Where more than one taxpayer is liable on a home mortgage obligation, questions may arise as to which taxpayer is entitled to an residence interest deduction. The new CCA addresses three such situations.
Situation 1. Taxpayers are a married couple and are jointly and severally liable on a mortgage. One spouse is deceased at the end of the tax year and the bank issues a Form 1098 (Mortgage Interest Statement) under that spouse’s social security number. The surviving spouse files a separate return. Payments on the mortgage may be made from a joint account or from separate funds of either taxpayer.
Situation 2. Taxpayers are an unmarried couple and are jointly and severally liable on a mortgage. The bank either issues a Form 1098 under only one social security number, or under both. One or both taxpayers claims the mortgage interest deduction on their individual returns. Payments on the mortgage may be made from a joint account or from separate funds of either taxpayer.
Situation 3. Related persons co-own a house and are liable on a mortgage note.

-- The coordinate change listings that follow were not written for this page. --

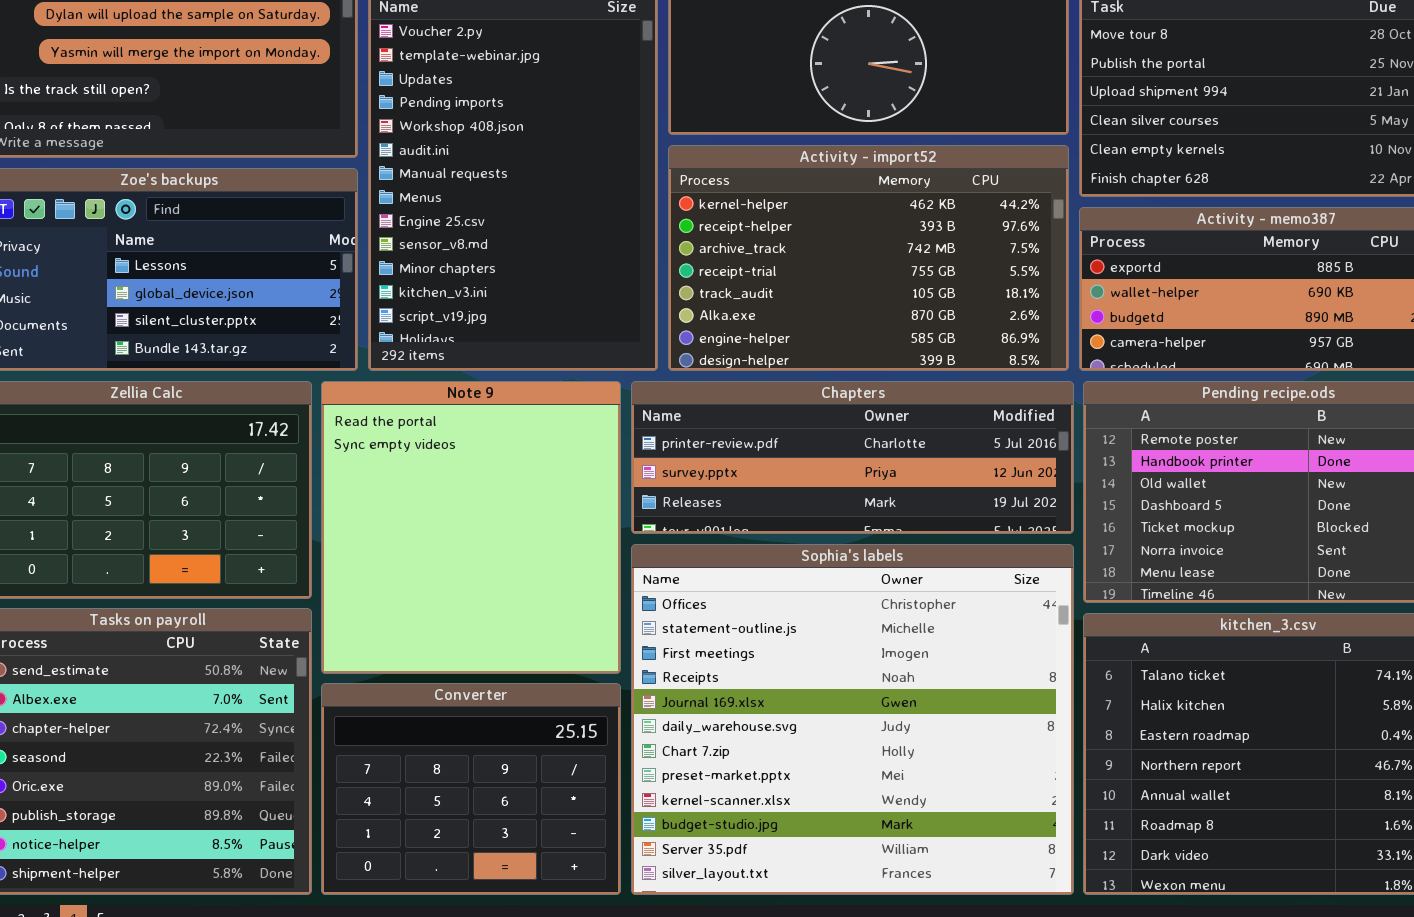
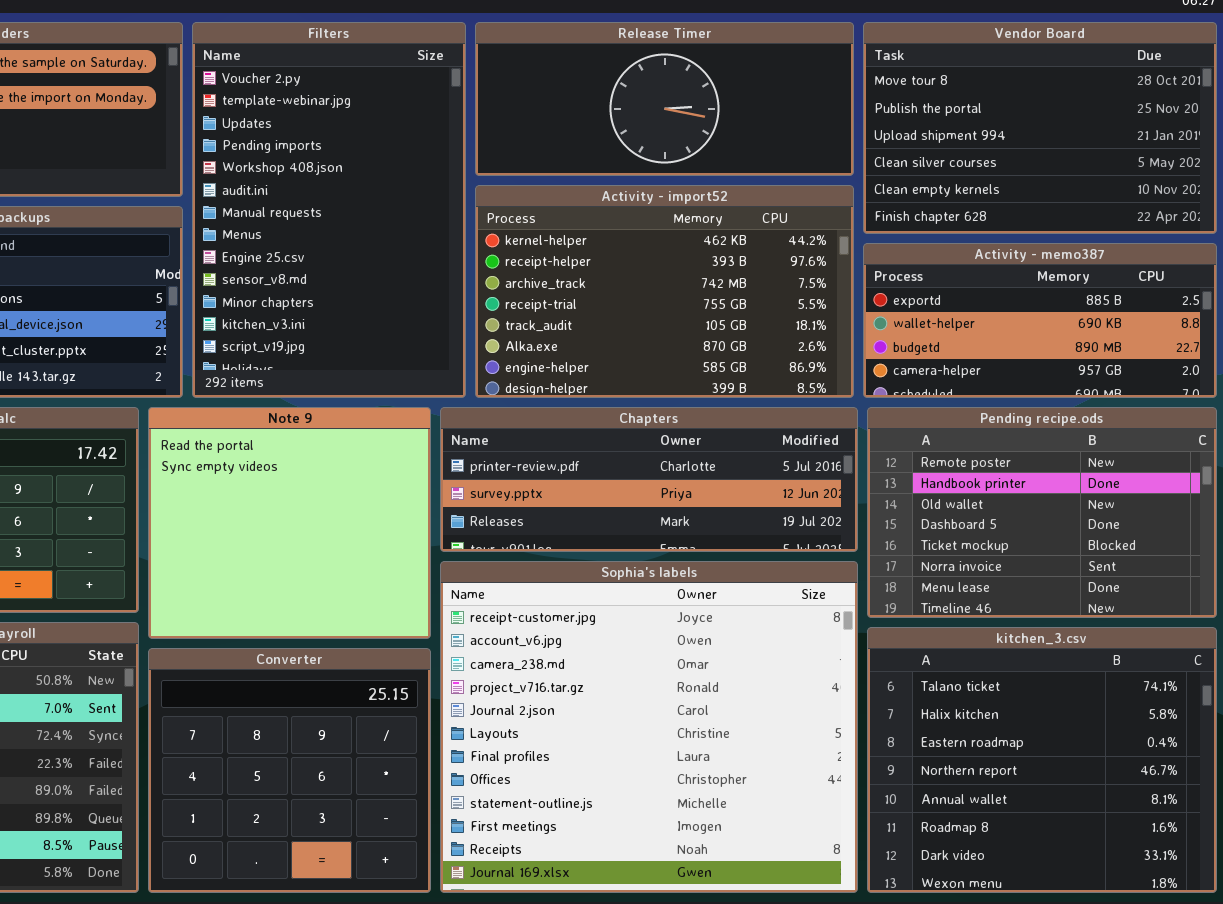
Note 9: [321,381,621,674] -> [148,407,431,639], resized
Sophia's labels: [631,544,1074,895] -> [440,561,858,893], scrolled up 7 rows
Converter: [321,683,621,895] -> [148,648,431,893], resized

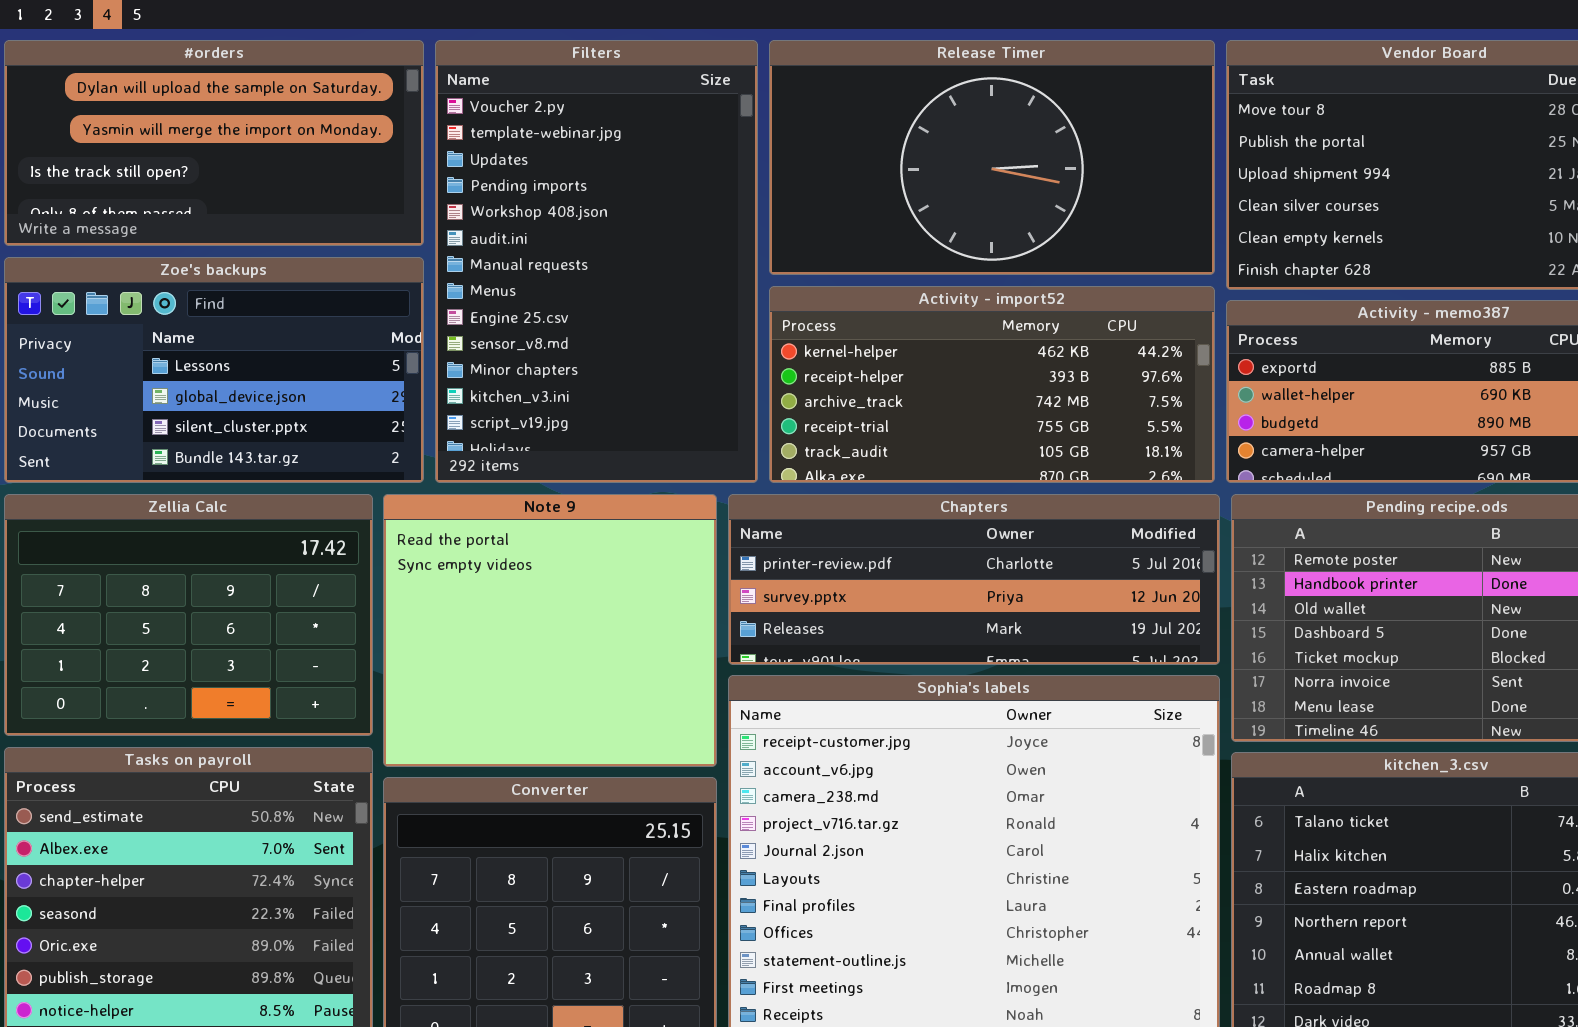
Release Timer: [475,22,854,176] -> [769,40,1215,275], resized
Activity - import52: [475,185,854,398] -> [769,286,1215,483], resized

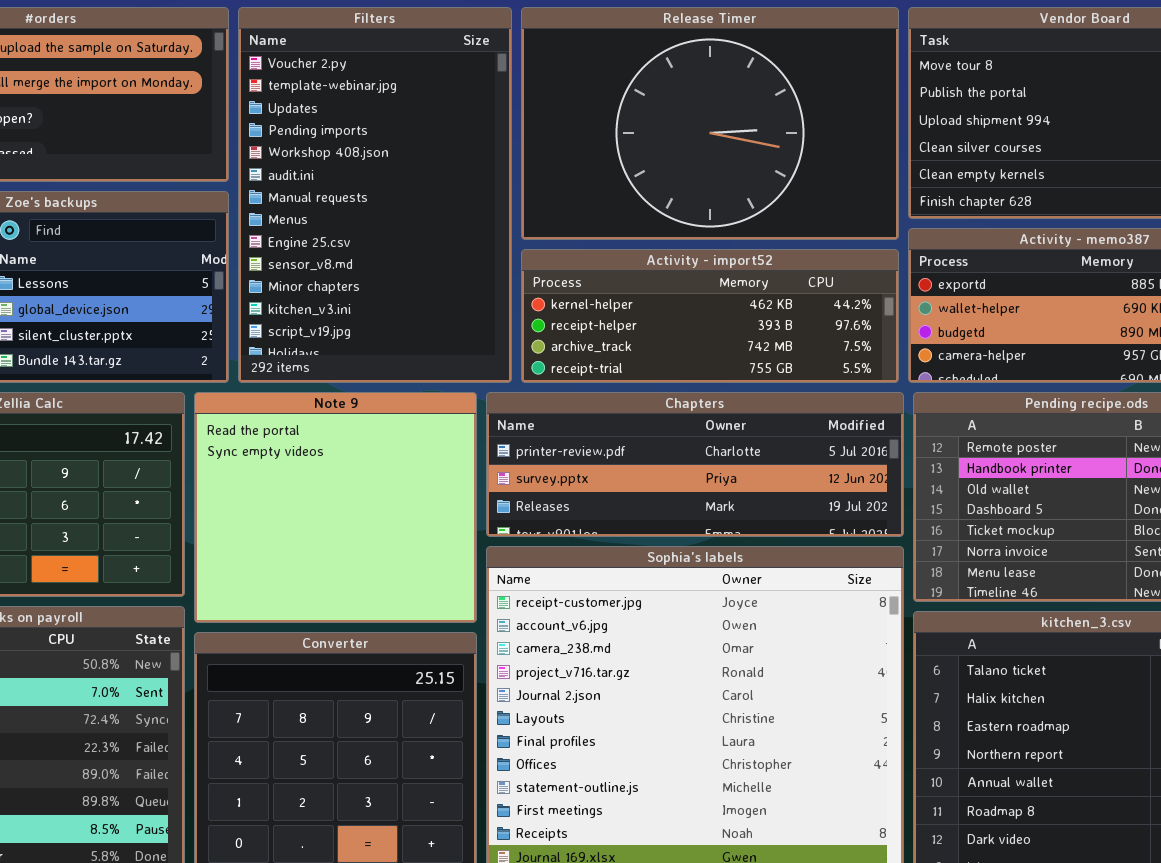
Release Timer: [769,40,1215,275] -> [521,7,899,240], resized
Activity - import52: [769,286,1215,483] -> [521,249,899,383], resized

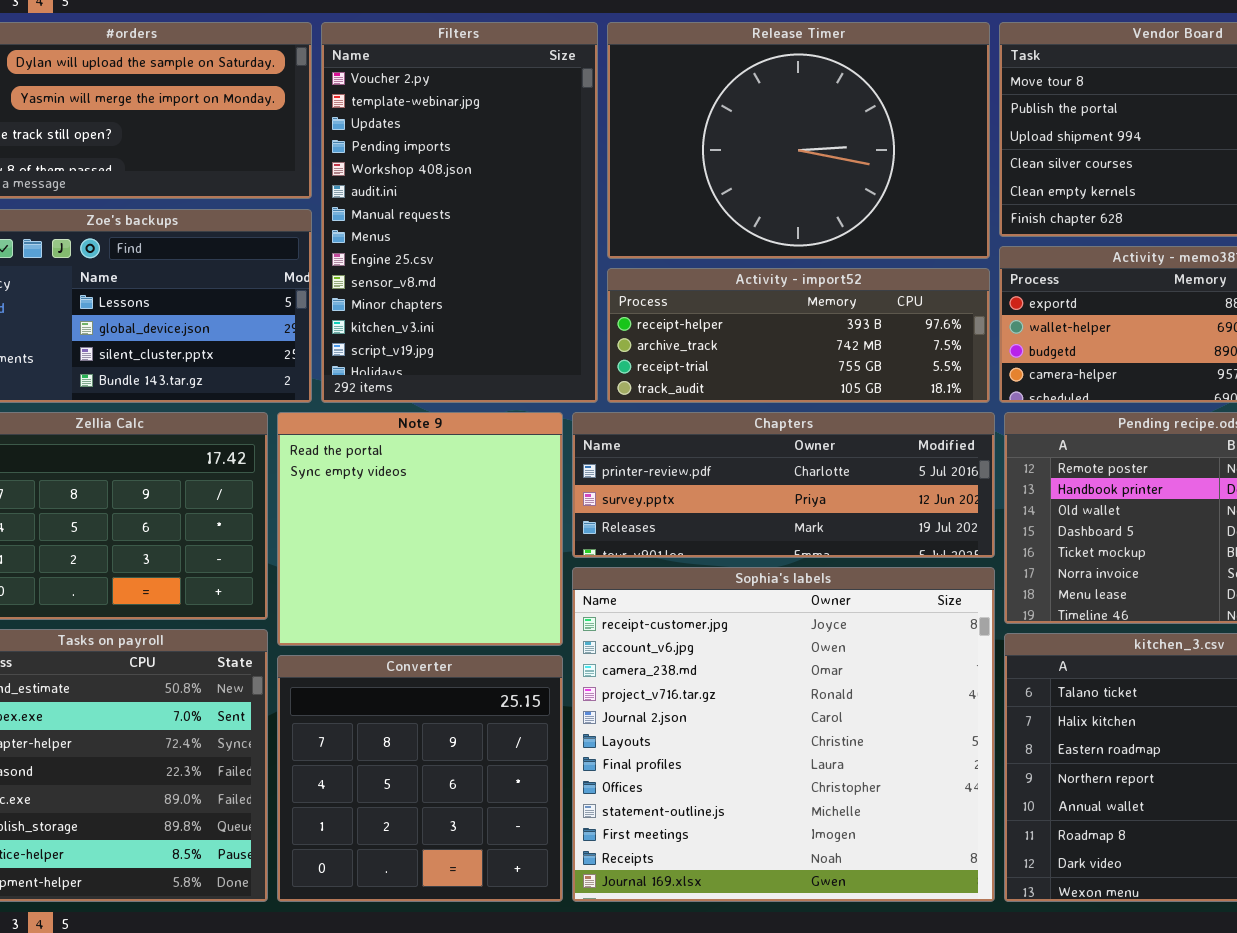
Activity - import52: [521,249,899,383] -> [607,268,990,403], scrolled down 1 row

A bank may issue a Form 1098 under the name of one or both of the co-obligors. Each taxpayer claims 50% or 100% of the deduction. Payments on the mortgage may be made from a joint account or from separate funds of either taxpayer.

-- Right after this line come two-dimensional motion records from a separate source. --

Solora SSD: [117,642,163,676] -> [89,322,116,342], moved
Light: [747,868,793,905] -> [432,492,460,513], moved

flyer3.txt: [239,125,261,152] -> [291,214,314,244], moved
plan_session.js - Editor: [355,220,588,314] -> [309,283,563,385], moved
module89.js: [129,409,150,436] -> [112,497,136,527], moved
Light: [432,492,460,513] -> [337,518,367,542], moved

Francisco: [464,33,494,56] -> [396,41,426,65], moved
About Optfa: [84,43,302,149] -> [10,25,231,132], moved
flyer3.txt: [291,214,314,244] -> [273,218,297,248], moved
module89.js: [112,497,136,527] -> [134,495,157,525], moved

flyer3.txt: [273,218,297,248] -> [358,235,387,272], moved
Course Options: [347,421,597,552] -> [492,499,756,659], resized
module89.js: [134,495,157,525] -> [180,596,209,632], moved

IRS analysis. After reviewing a number of cases and rulings on the subject, the CCA concludes that funds paid from a joint account with two equal owners are presumed to be paid equally by each owner, in the absence of evidence showing that that is not the case. It also says that a person who is jointly and severally liable on a home mortgage debt is entitled to deduct all the otherwise allowable interest on that debt, provided that person actually pays all the interest.

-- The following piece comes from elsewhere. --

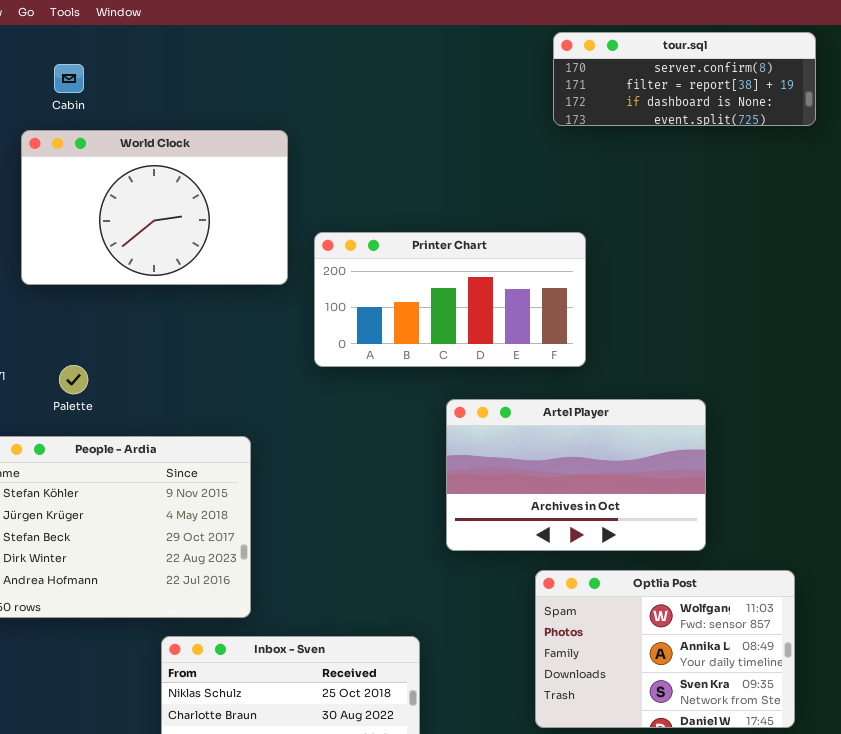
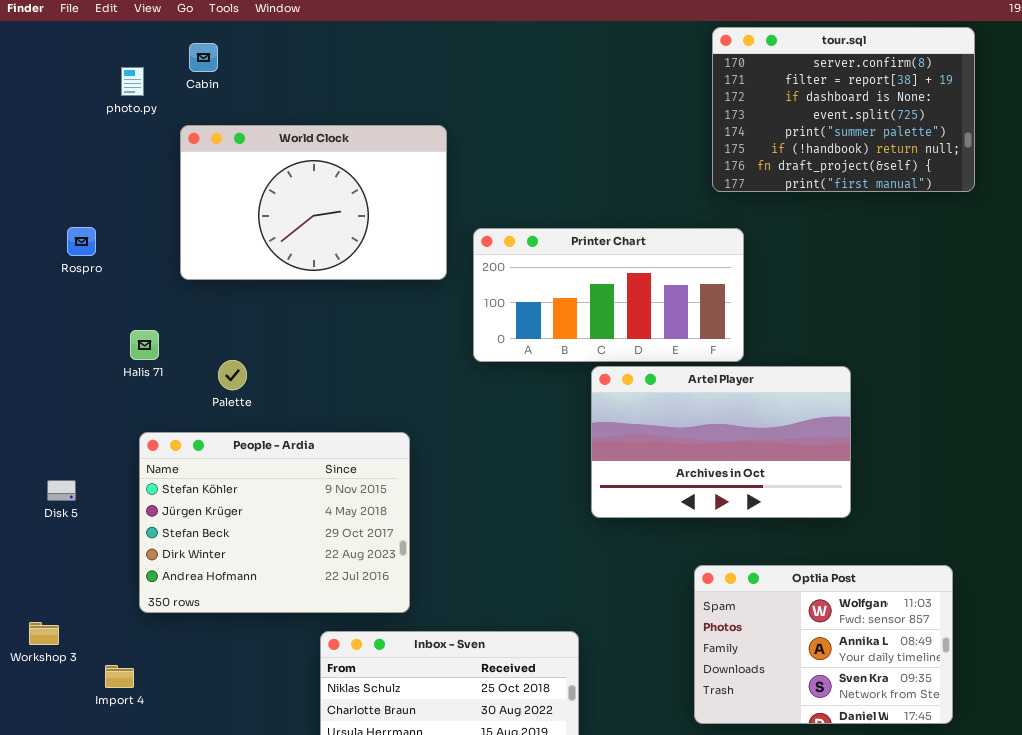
tour.sql: [553,32,816,126] -> [712,27,975,192], resized
Cabin: [54,64,84,93] -> [189,43,218,72], moved
Artel Player: [446,399,706,551] -> [591,366,851,518], moved

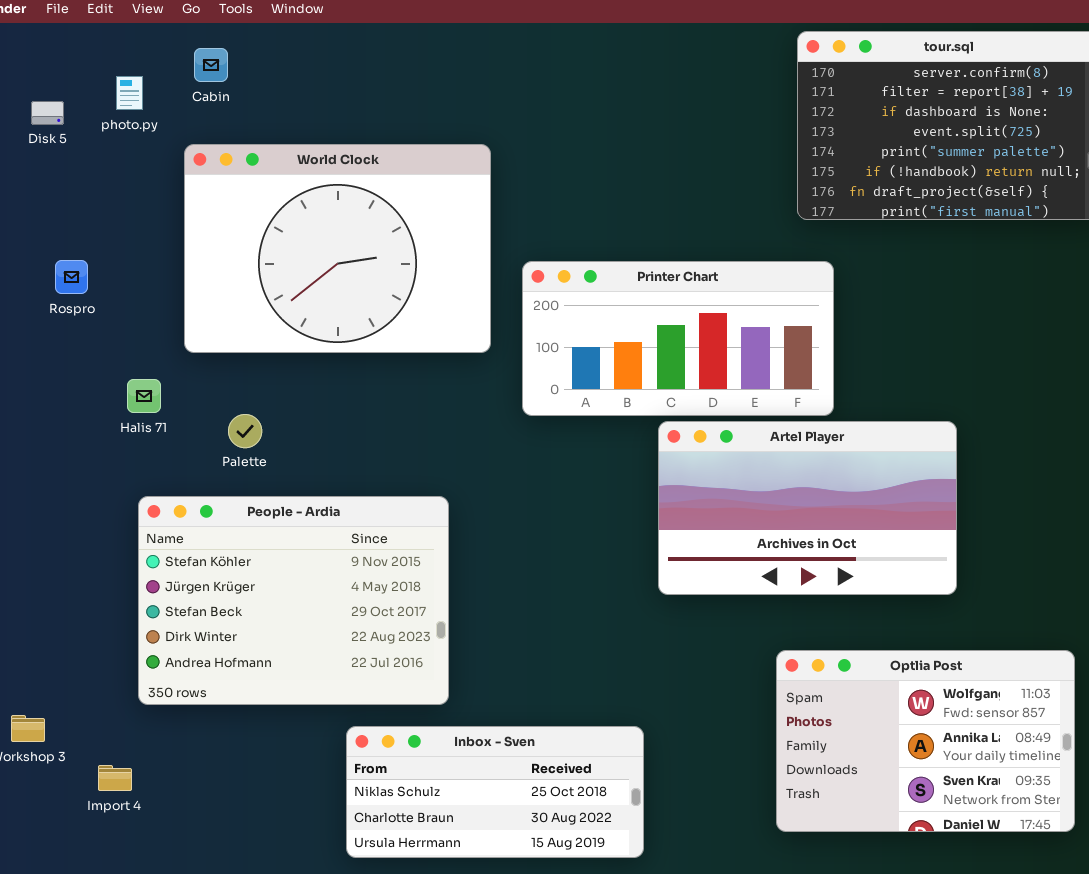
World Clock: [180,125,447,280] -> [184,144,491,353], resized
Disk 5: [47,480,76,501] -> [31,101,64,125], moved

The CCA reaches back to Rev Rul 59-66, 1959-1 CB 60, to find the rule that applies where payment for a deductible amount is made from funds deposited in a joint checking account in which the husband and wife have an equal interest. In this situation, in the absence of competent evidence to the contrary, the amount is presumed to be paid equally by the husband and wife for the purpose of computing the deduction when the husband and wife file separate returns.
IRS’s findings. The CCA concludes that:
. . . In Situation 1, in determining the amount of interest deductible on the decedent’s return, the general rules regarding payment from joint or separate accounts, and joint liability should apply. For example, if the decedent paid interest from a joint account before death, his return should reflect one-half of the interest paid from the joint account before the time of death, in the absence of evidence that the interest was paid from the decedent’s separate funds. In years following the year of death, the surviving spouse may claim the deduction for interest since he or she is liable on the note, assuming the surviving spouse makes the interest payments and all other requirements are met.
. . . In Situation 2, since both taxpayers are liable on the mortgage, both are entitled to claim the mortgage interest deduction to the extent of the mortgage interest paid by either taxpayer. If the mortgage interest is paid from separate funds, each taxpayer may claim the mortgage interest deduction paid from each one’s separate funds. If the mortgage interest is paid from a joint bank account in which each has an equal interest, under Rev Rul 59-66, it would be presumed that each has paid an equal amount absent evidence to the contrary.
. . . In Situation 3, the CCA concludes that if co-owners of a house are both liable on a mortgage, each one may take a deduction for the amount each one pays, subject to the limitations and requirements of deducting mortgage interest under Code Sec. 163(h).